Lawyers and Consultants, you beware too

The problem I outline for consultants and lawyers in my article remains. If you’re BankruptcyLawyer and you chat with MicrosoftCEO, then later chat with LogitechCEO, LogitechCEO will start seeing MicrosoftCEO as a suggested contact. LogitechCEO might even Skype with you deliberately to see who else gets suggested after the chat.

Indeed, you can imagine someone doing this very deliberately. If EvilBoy seriously wants to do research they could do this:

  1. EvilBoy creates a new skype account, live:innocent_journalist2
  2. EvilBoy approaches BankruptcyLawyer and says “I’m a journalist. I wish to interview you for an article.
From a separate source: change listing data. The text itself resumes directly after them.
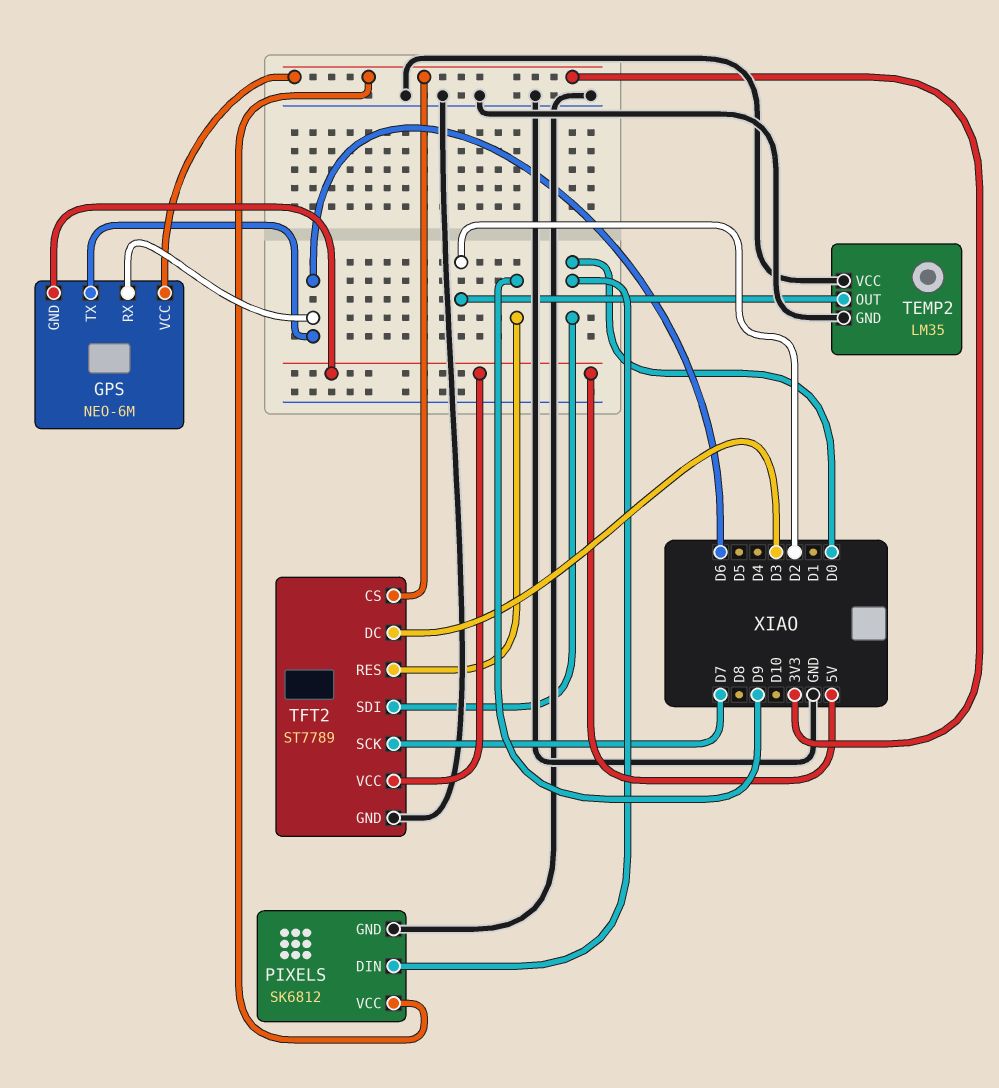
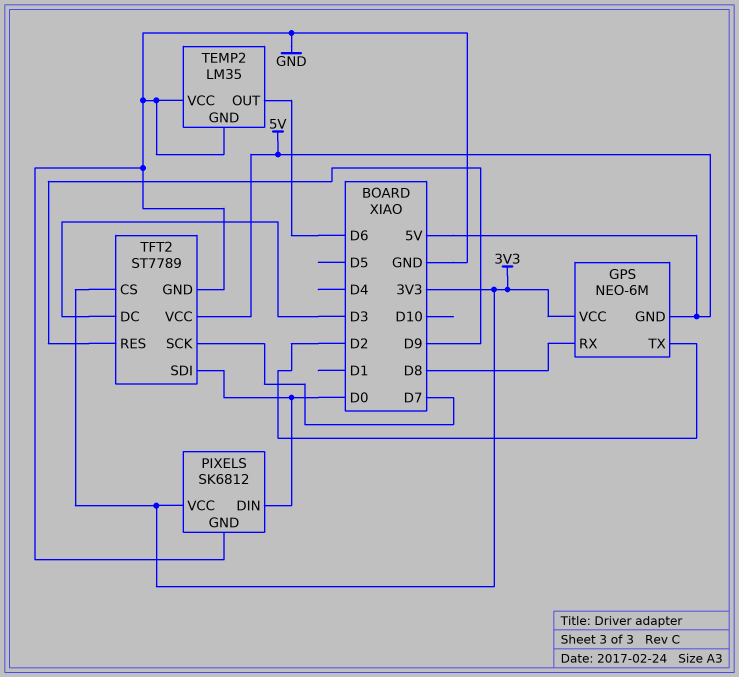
GPS pin RX: D6 -> D8
GPS pin TX: D6 -> D2
TEMP2 pin OUT: D2 -> D6

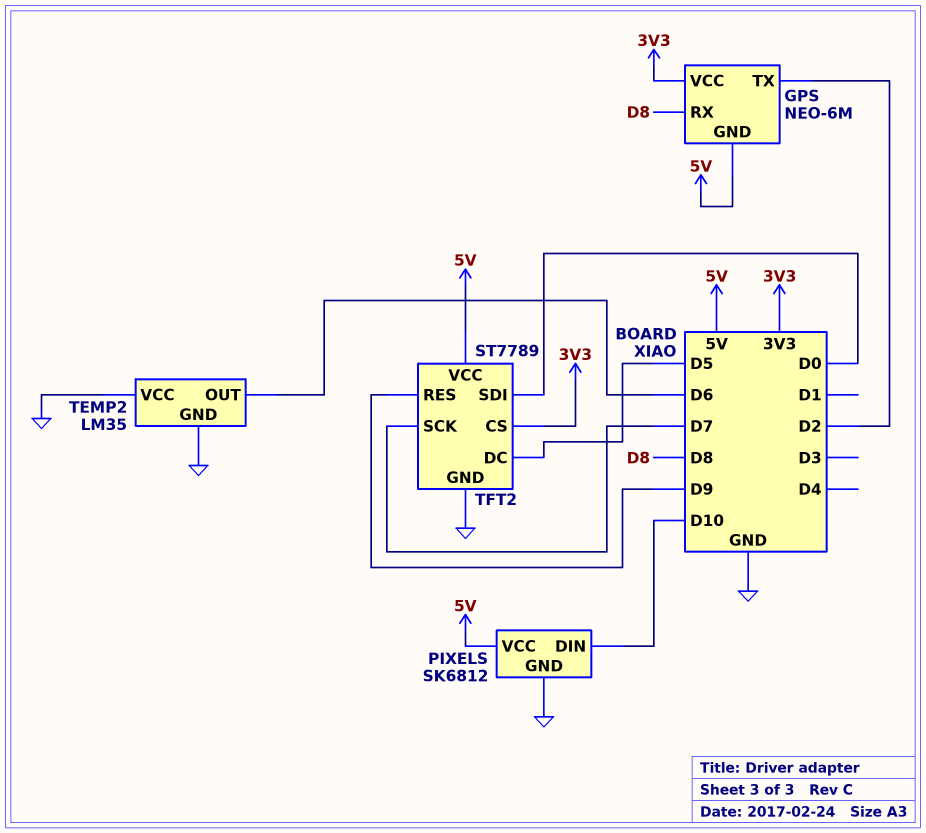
PIXELS pin DIN: D0 -> D10
PIXELS pin VCC: 3V3 -> 5V
TFT2 pin DC: D3 -> D5

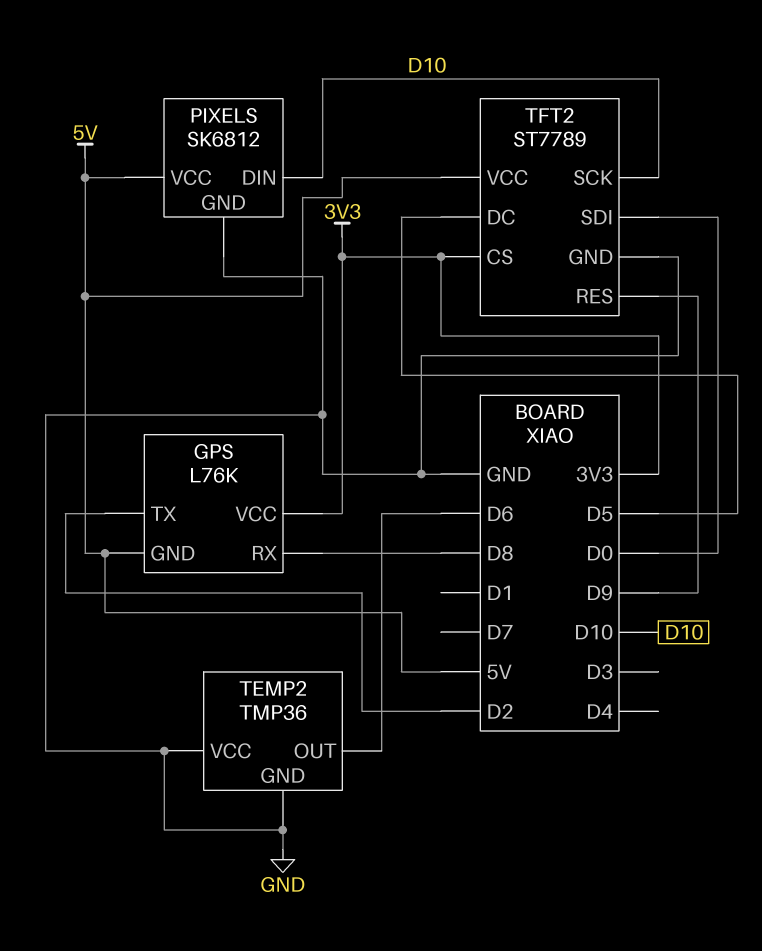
GPS: NEO-6M -> L76K
TEMP2: LM35 -> TMP36
TFT2 pin SCK: D7 -> D10

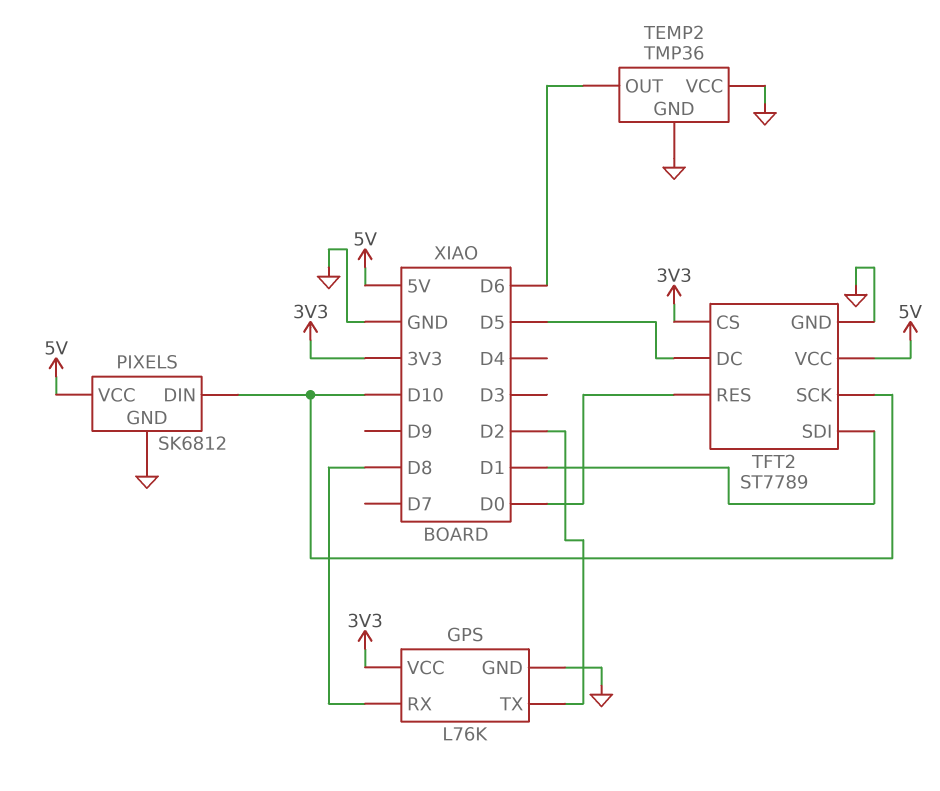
GPS pin GND: 5V -> GND
TFT2 pin RES: D9 -> D0
TFT2 pin SDI: D0 -> D1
Connect to me on Skype as live:innocent_journalist2
  3. EvilBoy interviews BankruptcyLawyer
  4. Because BankruptcyLawyer is now the only contact in the live:innocent_journalist2 account, the People You May Know will suggest BankruptcyLawyer’s contacts to EvilBoy
  5. Furthermore, EvilBoy can now look up anyone’s profile on Skype and see if they have a mutual contact. If so, they know that person is in BankruptcyLawyer’s addressbook

This requires a concerted effort on the part of EvilBoy, and it also requires that BankruptcyLawyer add EvilBoy as a contact, accept a connection request from EvilBoy, or chat with EvilBoy at least once.
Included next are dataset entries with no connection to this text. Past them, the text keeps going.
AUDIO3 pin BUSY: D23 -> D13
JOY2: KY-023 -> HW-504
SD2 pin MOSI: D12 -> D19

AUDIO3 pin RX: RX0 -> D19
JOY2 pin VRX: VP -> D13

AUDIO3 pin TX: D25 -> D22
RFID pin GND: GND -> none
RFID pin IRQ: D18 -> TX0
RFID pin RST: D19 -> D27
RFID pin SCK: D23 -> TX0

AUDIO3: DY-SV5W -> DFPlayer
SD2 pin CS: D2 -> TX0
This Can Still Be Awkward Personally

This is still a problem. Let’s say Ashley uses Skype to meet people for online dating. Ashley might answer personal ads and chat with Syd and Alex. Ashley probably doesn’t want Syd and Alex to start showing up in each other’s contact lists. That could be awkward, especially if one (or both) of the relationships goes farther than a Skype chat. It seems like the privacy problems here are pretty evident.

In summary: the hurdle has risen since I wrote that article. Instead of being able to reverse engineer a stranger’s address book, you can only reverse engineer someone you’re connected to or have chatted with. Once. EvilBoy can still use Skype to work mischief, but now it takes a bit more work. For some people, this may still be too much of a privacy breach from a product that was founded on the premise of confidentiality.